Suppose $P = \{t_{0}, \dots, t_{n}\}$ is a partition of $[0,2]$ with $t_{j-1} < 1 < t_{j}$.
For, $t_{0} < \dots < t_{j-1}$: $m_{i} = M_{i} = 10$
Also for $t_{j} < \dots < t_{n}$: $m_{i} = M_{i} = -5$
Now I'm having trouble with managing $x = 1$ which is where the discontinuity is and obviously the challenge of the problem. At first I was going to say that $m_{i} = M_{i} = 100$ whichever interval the number 1 is in and that would give me:
$$L(f,P) = \sum_{i = 1}^{n}m_{i}(t_{i} - t_{i - 1}) = \sum_{i = 1}^{j-1}10(t_{i} - t_{i-1}) + 100(t_{j} - t_{j-1}) + \sum_{j+1}^{n}-5(t_{i} - t_{i-1})$$
and
$$U(f,P) = \sum_{i = 1}^{n}M_{i}(t_{i} - t_{i - 1}) = \sum_{i = 1}^{j-1}10(t_{i} - t_{i-1}) + 100(t_{j} - t_{j-1}) + \sum_{j+1}^{n}-5(t_{i} - t_{i-1})$$
Then subtracting these I would get $U(f,P) - L(f,P) = 0 < \epsilon$.
But I feel this isn't the right answer and I need to express the partition a bit more explicitly. Also whatever $U(f,P) - L(f,P)$ is, it is going to eventually converge to what the integral is. And when calculating the integral (as a check using earlier calc techinques) I get $5$ which is not the value of the difference in the upper and lower sums. Where am I going wrong?

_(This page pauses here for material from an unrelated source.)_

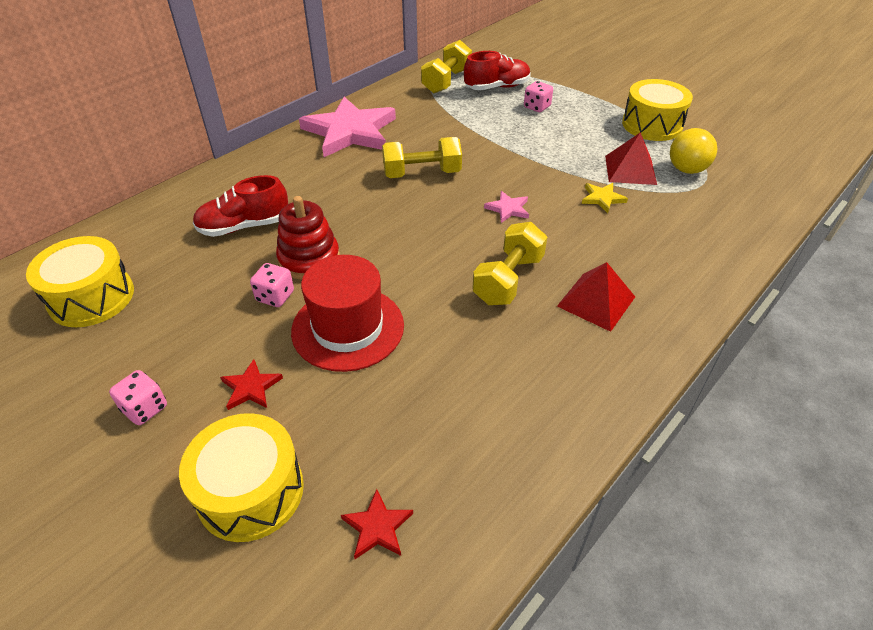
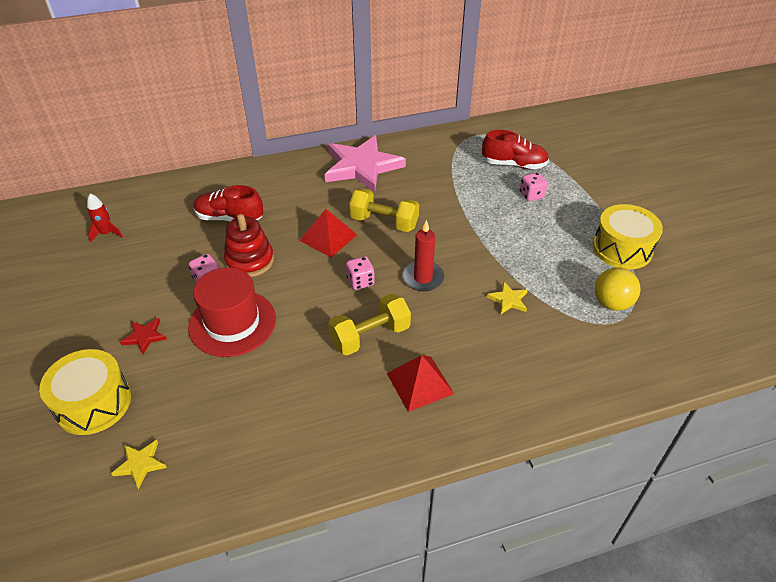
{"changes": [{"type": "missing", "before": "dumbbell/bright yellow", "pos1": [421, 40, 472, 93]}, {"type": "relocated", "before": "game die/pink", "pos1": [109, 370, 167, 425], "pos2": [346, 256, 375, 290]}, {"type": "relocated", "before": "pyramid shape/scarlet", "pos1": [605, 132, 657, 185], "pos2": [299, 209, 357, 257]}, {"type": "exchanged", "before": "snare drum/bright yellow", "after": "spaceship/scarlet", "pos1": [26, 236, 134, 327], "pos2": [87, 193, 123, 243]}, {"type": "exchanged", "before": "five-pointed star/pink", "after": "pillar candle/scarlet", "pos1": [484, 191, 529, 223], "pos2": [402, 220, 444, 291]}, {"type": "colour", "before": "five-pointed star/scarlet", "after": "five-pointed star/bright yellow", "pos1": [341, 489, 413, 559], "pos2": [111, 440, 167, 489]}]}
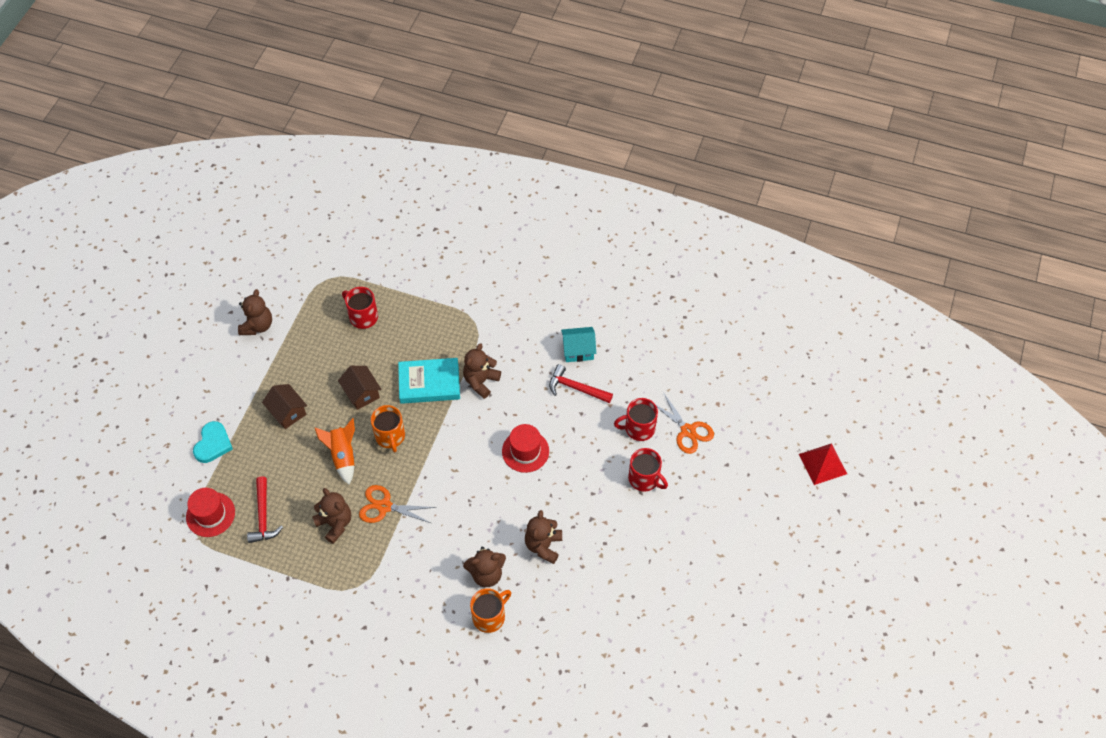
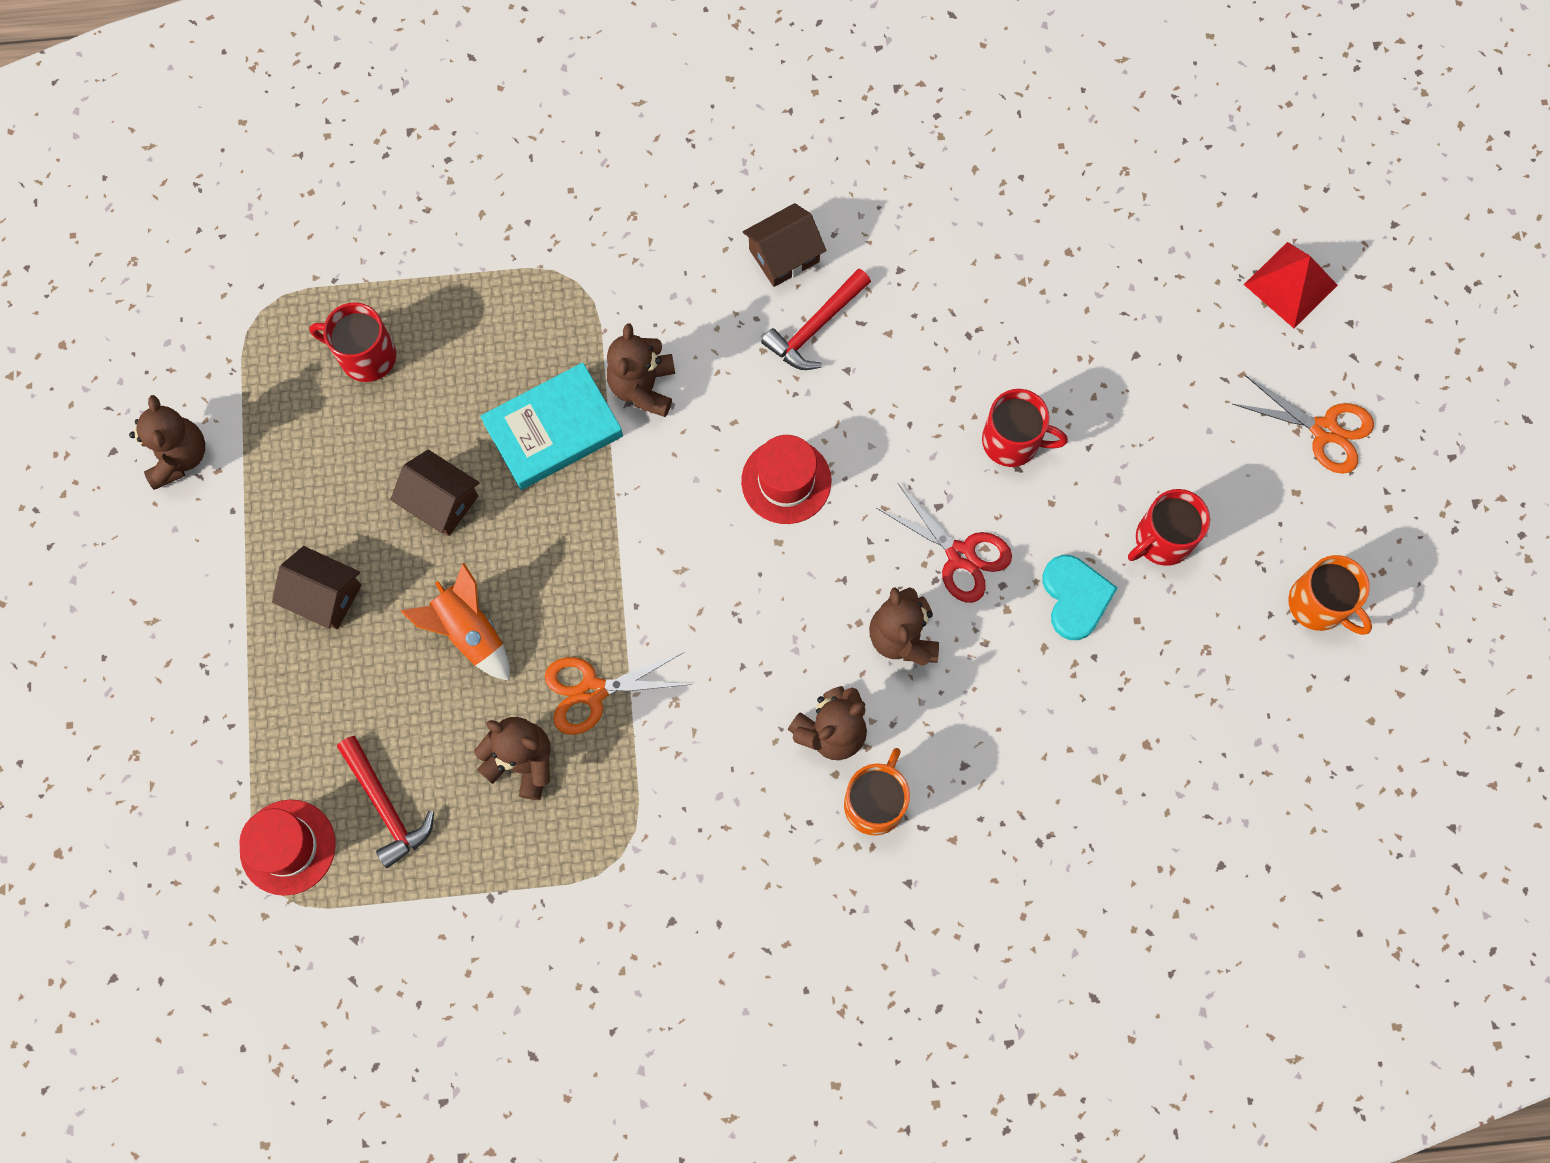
{"changes": [{"type": "appeared", "after": "shears/scarlet", "pos2": [877, 483, 1012, 603]}, {"type": "relocated", "before": "heart/aqua", "pos1": [193, 421, 233, 463], "pos2": [1042, 555, 1118, 640]}, {"type": "relocated", "before": "tea mug/orange-coloured", "pos1": [371, 405, 405, 452], "pos2": [1288, 555, 1372, 635]}, {"type": "relocated", "before": "tea mug/scarlet", "pos1": [614, 398, 658, 441], "pos2": [1128, 489, 1210, 566]}, {"type": "relocated", "before": "shears/orange-coloured", "pos1": [655, 392, 714, 454], "pos2": [1233, 375, 1374, 474]}, {"type": "colour", "before": "cottage/aqua", "after": "cottage/dark brown", "pos1": [561, 327, 596, 362], "pos2": [743, 203, 826, 287]}, {"type": "spun", "before": "hammer/scarlet", "pos1": [549, 364, 613, 403], "pos2": [761, 268, 871, 370], "turn": -45}]}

Fixed $\varepsilon$ and taken $\delta$ small enough, you can take $$ t_{j-1}=1-\delta,\qquad t_j=1+\delta, $$
so that \begin{align} L(f,P) &= \sum_{i = 1}^{n}m_{i}(t_{i} - t_{i - 1}) = \sum_{i = 1}^{j-1}10(t_{i} - t_{i-1}) + \mathbf{(-5)}(t_{j} - t_{j-1}) + \sum_{j+1}^{n}(-5)(t_{i} - t_{i-1})=\\ &=10(1-\delta)-5\cdot2\delta-5(1-\delta)=5-15\delta\\ U(f,P) &= \sum_{i = 1}^{n}M_{i}(t_{i} - t_{i - 1}) = \sum_{i = 1}^{j-1}10(t_{i} - t_{i-1}) + 100(t_{j} - t_{j-1}) + \sum_{j+1}^{n}(-5)(t_{i} - t_{i-1})=\\ &=10(1-\delta)+100\cdot2\delta-5(1-\delta)=5+195\delta \end{align} so that to have $$ U(f,P)-L(f,P)=210\delta<\varepsilon $$ you have to choose $$ \delta<\frac{\varepsilon}{180}. $$